None of the encores were in the original score, according to historian Robert Kimball, who wrote The Cole Porter Songbook, the definitive compilation of Porter’s work. Kimball was combing through Porter’s papers in a midtown law office when he found the typed complete lyrics in the files. They had been missing for 50 years.

“I concluded from where it was found in the papers that it was Porter and it was written at the time and not by someone else,” Kimball said. “It’s a brilliant stanza. I felt when I put it in the book that I was really bringing back to people one of the great Porter lyrics which was unknown.”

That he did.
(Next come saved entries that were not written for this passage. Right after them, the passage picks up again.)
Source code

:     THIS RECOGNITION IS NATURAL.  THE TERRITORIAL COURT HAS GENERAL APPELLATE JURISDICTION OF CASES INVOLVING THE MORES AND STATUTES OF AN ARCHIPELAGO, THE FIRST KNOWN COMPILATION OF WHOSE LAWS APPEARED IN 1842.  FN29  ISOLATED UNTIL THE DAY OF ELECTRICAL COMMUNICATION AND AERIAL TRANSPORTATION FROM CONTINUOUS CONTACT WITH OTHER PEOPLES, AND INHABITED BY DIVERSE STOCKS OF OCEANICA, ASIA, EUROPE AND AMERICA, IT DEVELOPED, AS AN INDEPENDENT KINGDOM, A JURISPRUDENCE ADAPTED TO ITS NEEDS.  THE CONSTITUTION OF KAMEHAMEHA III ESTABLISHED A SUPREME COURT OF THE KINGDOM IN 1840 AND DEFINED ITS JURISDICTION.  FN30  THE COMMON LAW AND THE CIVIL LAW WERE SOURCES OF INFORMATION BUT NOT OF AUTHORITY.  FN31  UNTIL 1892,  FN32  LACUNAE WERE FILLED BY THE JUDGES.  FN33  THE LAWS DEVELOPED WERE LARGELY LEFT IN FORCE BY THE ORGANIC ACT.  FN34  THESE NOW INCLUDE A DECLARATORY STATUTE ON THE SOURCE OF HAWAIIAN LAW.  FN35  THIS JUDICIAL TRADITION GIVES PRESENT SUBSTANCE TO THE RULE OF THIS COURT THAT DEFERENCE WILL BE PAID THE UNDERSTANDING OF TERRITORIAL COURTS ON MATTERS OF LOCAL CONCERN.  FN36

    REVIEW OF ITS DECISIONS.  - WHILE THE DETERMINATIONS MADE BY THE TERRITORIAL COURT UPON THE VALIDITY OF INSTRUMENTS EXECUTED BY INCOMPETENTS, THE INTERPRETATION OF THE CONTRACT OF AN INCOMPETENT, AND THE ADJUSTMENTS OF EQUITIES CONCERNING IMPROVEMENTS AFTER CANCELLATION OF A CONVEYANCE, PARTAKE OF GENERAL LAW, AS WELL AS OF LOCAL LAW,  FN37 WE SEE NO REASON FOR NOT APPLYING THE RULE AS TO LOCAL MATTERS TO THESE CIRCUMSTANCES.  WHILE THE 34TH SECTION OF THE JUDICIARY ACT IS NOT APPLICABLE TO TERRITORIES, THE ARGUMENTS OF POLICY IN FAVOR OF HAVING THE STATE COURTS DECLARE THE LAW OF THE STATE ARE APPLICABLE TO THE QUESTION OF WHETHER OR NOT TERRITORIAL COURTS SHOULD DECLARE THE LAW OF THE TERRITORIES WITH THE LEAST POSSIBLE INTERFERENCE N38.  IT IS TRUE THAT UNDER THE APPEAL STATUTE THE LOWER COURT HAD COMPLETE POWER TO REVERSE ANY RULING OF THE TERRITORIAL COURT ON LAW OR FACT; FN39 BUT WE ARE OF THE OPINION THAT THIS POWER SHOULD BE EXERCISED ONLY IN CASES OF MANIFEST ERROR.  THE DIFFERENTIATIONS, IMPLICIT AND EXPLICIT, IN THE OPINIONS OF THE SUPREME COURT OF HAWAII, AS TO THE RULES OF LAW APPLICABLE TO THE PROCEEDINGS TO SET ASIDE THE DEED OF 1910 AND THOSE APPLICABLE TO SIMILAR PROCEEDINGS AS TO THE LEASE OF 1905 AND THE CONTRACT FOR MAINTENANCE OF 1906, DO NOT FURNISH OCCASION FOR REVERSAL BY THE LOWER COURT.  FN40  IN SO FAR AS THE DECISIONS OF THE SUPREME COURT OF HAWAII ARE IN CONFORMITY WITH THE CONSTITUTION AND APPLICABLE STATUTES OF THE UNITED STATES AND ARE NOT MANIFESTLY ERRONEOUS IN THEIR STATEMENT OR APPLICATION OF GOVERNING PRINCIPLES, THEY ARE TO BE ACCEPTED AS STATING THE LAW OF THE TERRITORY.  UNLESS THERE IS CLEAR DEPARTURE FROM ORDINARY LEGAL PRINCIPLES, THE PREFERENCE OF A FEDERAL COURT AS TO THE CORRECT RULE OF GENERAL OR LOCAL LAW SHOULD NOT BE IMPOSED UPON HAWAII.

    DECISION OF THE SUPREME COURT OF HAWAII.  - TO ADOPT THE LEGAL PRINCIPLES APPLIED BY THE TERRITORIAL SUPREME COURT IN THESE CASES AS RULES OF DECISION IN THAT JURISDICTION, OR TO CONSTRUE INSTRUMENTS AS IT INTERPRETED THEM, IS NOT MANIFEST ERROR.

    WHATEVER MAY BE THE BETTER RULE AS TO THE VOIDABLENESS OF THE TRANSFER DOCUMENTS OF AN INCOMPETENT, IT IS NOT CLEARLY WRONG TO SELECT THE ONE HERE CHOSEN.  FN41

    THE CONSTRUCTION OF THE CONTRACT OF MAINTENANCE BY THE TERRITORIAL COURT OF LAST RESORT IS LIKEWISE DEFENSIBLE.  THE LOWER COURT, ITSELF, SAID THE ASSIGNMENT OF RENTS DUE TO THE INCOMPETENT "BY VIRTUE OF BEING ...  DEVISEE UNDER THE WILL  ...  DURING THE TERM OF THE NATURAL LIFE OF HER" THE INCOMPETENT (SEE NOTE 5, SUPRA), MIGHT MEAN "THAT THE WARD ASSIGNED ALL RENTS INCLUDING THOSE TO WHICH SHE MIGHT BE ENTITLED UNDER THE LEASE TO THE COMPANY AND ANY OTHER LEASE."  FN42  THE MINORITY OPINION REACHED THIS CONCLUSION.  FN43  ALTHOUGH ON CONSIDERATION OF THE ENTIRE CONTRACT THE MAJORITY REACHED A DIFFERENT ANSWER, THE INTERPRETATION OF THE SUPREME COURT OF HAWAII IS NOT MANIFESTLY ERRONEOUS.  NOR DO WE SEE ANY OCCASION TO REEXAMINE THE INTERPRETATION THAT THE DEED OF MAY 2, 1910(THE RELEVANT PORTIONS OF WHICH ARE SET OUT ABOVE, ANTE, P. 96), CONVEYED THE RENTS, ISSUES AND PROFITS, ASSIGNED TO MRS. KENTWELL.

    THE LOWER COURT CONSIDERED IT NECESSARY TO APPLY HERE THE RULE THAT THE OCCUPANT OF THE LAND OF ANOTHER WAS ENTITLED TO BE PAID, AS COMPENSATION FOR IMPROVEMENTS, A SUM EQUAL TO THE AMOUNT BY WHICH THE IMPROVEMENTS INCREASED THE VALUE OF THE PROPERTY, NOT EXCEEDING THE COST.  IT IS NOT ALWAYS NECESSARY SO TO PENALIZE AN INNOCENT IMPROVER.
About a year after Kimball’s book came out, Timothy Crouse and Jim Wideman were writing the “book” for the 1987 revival of “Anything Goes.” The GOP lyric got included, as it did in the 2011 revival of the musical.

Crouse’s father, Russell Crouse, worked with Cole Porter on the 1934 original. But Crouse has another credential – he wrote the totemic book about political reporting, “Boys on the Bus,” about the 1972 contest between Richard Nixon and George McGovern. Nixon trounced McGovern. When Crouse was working on the revival, Ronald Reagan was riding high and George H.W. Bush was getting ready to trounce Michael Dukakis, one of the most ridiculed presidential nominees in history. 

But Crouse said he all but ignored that historical twist.  “The zeitgeist we cared about was 1934 – not 1987,” he said. “The zeitgeist of the Depression and escape from the Depression on an ocean liner.”

As for the fortunes of the current nominee of the GOP, Crouse won’t predict, “Well that remains to be seen,” he said, laughing, “which is the title of another of my father’s shows.”  

Correction: An earlier version of this story said Ronald Reagan went up against Michael Dukakis, it was George H.W. Bush. We regret the error.